- TEXTO CITADO
◇ ◇ ◇

O jeito foi se contentar com uma paródia bíblica e assumir o “Livro de Jô”. O texto foi escrito pelo jornalista Matinas Suzuki Jr., a partir de 147 entrevistas (entre 40 minutos e 3 horas) com o artista. Matinas transformava o bate-papo em texto e o enviava a Jô, que inseria travessões e diálogos que presenciou, para melhorar o ritmo da leitura.

“Fiz checagem de alguns dados e algumas entrevistas complementares”, diz Suzuki. “Mas procurei ao máximo preservar a memória que o Jô tem dos fatos. É livro memorialístico e não enciclopédico, o encanto está em como ele preservou as histórias na imensa memória.”

O primeiro volume, lançado há um ano, tratava da infância e chegava até o final dos anos 1960, quando Jô já havia começado sua carreira no teatro e na televisão, como integrante da “Família Trapo”.

◇ ◇ ◇

- TAREFAS A CUMPRIR
1) Que números escritos em algarismos aparecem no texto sobre o Livro de Jô?
2) Escreva a próxima parte do texto sobre o Livro de Jô, começando logo após a última frase dele.
As entradas não têm papel algum nisto.

- DADOS FORNECIDOS
◇ ◇ ◇

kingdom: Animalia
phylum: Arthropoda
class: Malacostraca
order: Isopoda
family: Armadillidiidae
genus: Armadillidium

◇ ◇ ◇

- RESULTADOS POR TAREFA
1) 147, 40, 3 e 1960

2)
Esse agora trata dos momentos mais conhecidos do público: começa com sua ida para a Globo em 1970, em que estrelou “Faça Humor Não Faça a Guerra”, “Satiricom”, Planeta dos Homens”, e, finalmente, “Viva o Gordo”. 

Fala de sua mudança para o SBT em 1987, quando fez Veja o Gordo e iniciou seu programa de entrevistas, o Jô Soares Onze e Meia, criando uma guerra com o chefão da Globo: José Bonifácio de Oliveira Sobrinho proibiu comerciais com Jô e seus figurantes na emissora e ainda telefonou pessoalmente ao ex-amigo cobrando duas sungas do figurino do Capitão Gay.

Falando no Capitão Gay (e de seu assecla Carlos Suely), é ótimo ouvir as histórias de seus inúmeros tipos (“paramos de contar quando chegamos a 200”, diz o artista). Nesse caso, certo dia, um militar se aproximou do artista e se apresentou como o coronel Gay, nome real. E que tinha um sobrinho capitão da Marinha, o capitão Gay. “Mas estava tudo bem, ele adorava o personagem!”

Havia o Reizinho, que obrigava Jô a contracenar de joelhos, lhe causando dores e problemas de saúde. E os bordões inesquecíveis para quem viveu a época: “Vai pra casa, Padilha”, “Cala a boca, Batista”, “Bota ponta, Telê”, “Tem pai que é cego”.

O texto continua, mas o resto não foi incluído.